THE current Zifa leadership led by Felton Kamambo is under siege following its failure to raise a national women’s team to fulfil a home Olympics Games second leg qualifier against Zambia, which had been set for the National Sports Stadium on Sunday.
There has been a barrage of criticism, with the debacle even attracting those that do not usually care about football.
The story of the Mighty Warriors has stirred a lot of emotions over the last few days, with the general feeling being that the women’s national team players are often mistreated while their under-achieving male counterparts are often feted like kings.
On Saturday, some clubs chose to withdraw their players from the national team, reasoning that the players had not been paid their dues for participation at the Cosafa Cup a month ago.
While it is undisputable that the Mighty Warriors have been under-appreciated by the national association over the years, the withdrawal of players by clubs reeks of sabotage.
There are many questions that arise from the whole thing. Why didn’t the clubs refuse to release the players even before the first leg?
Why did they have to wait until a day before the match to go and pluck the players out of camp? Was this a calculated move to make sure that Zifa would fail to raise a team to, at least, fulfil a fixture and avoid the inevitable sanctions that may include a lengthy ban?
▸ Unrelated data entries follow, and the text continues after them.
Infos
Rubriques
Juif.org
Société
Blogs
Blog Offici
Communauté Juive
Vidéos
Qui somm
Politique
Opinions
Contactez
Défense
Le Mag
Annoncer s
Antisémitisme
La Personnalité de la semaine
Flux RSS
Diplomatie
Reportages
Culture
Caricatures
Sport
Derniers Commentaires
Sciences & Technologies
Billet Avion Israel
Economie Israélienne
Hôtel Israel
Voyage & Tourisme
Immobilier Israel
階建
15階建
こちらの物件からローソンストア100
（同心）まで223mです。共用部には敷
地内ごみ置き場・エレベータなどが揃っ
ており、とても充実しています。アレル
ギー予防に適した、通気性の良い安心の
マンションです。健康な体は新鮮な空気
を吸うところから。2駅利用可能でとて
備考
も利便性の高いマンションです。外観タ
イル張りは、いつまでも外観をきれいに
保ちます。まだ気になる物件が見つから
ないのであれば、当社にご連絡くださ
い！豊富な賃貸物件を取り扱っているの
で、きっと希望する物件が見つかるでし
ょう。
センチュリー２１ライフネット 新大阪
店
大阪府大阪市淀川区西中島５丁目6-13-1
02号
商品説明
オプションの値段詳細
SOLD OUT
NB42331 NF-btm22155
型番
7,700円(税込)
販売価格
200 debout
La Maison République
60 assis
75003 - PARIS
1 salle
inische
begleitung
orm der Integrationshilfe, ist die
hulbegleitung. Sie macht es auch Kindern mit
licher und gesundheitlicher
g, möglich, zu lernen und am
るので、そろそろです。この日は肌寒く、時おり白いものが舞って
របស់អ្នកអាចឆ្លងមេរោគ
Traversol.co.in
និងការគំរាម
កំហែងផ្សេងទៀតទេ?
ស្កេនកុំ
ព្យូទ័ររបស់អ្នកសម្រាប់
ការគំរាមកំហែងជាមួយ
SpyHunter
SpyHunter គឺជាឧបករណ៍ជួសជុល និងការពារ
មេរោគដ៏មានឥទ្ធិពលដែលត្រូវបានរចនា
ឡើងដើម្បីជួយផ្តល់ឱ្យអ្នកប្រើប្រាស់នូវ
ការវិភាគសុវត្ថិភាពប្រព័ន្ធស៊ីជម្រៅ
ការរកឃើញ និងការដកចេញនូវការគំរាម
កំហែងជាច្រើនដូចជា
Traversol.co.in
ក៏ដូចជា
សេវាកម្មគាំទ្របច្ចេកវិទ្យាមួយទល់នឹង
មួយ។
It seems the withdrawal episode was not meant to benefit the players because if Zimbabwe is banned, most of the players that would have played on Sunday may see their international careers ending.
Everyone has got issues with the way Mighty Warriors are treated by Zifa, particularly compared to the men’s team.
The women’s team is often forced to camp at the substandard Zifa Village and they get measly allowances, if they get paid at all.
Zifa need to fix that and come up with a policy on how it pays its players across the board. But when clubs that are affiliated to the same Zifa can go and get their players out of national team camp hours before kick-off of an international match, it is just a case of Zimbabwe shooting itself in the foot.
Zimbabwe may miss out on future tournaments sanctioned by Fifa and the same players will miss out on international opportunities.
There could have been other ways employed to try and force Zifa to pay the players and the withdrawal of players, particularly on the eve of a match, was not only a national embarrassment, but a self-destructive move.
As things stand, we as a nation are fighting among ourselves as Zambia stroll through to the next round.
When people fight for whatever reasons, they should not use national teams as pawns or battle grounds.
We have got junior players that are coming up who will be affected by such greedy and self-centred political decisions.
Some of these clubs that withdrew their players on the eve of an important match are not even paying those same players, but at the end Zimbabwe and the players pay the price.
While the government does not have a great track record in fixing the malaise in sports, lack of options, legal or otherwise, to fix this mess means Zimbabwe has no other way or wherewithal to fix the chaos at Zifa.